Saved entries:
----------------------------------------

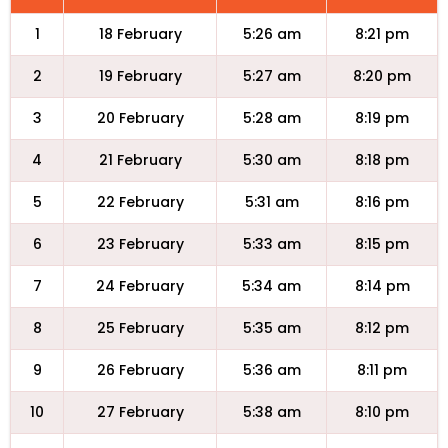
1
18 February
5:26 am
8:21 pm
2
19 February
5:27 am
8:20 pm
3
20 February
5:28 am
8:19 pm
4
21 February
5:30 am
8:18 pm
5
22 February
5:31 am
8:16 pm
6
23 February
5:33 am
8:15 pm
7
24 February
5:34 am
8:14 pm
8
25 February
5:35 am
8:12 pm
9
26 February
5:36 am
8:11 pm
10
27 February
5:38 am
8:10 pm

----------------------------------------

**Try it**
Your task is to reproduce every record exactly while omitting the pictures.

**Final answer**
1
18 February
5:26 am
8:21 pm
2
19 February
5:27 am
8:20 pm
3
20 February
5:28 am
8:19 pm
4
21 February
5:30 am
8:18 pm
5
22 February
5:31 am
8:16 pm
6
23 February
5:33 am
8:15 pm
7
24 February
5:34 am
8:14 pm
8
25 February
5:35 am
8:12 pm
9
26 February
5:36 am
8:11 pm
10
27 February
5:38 am
8:10 pm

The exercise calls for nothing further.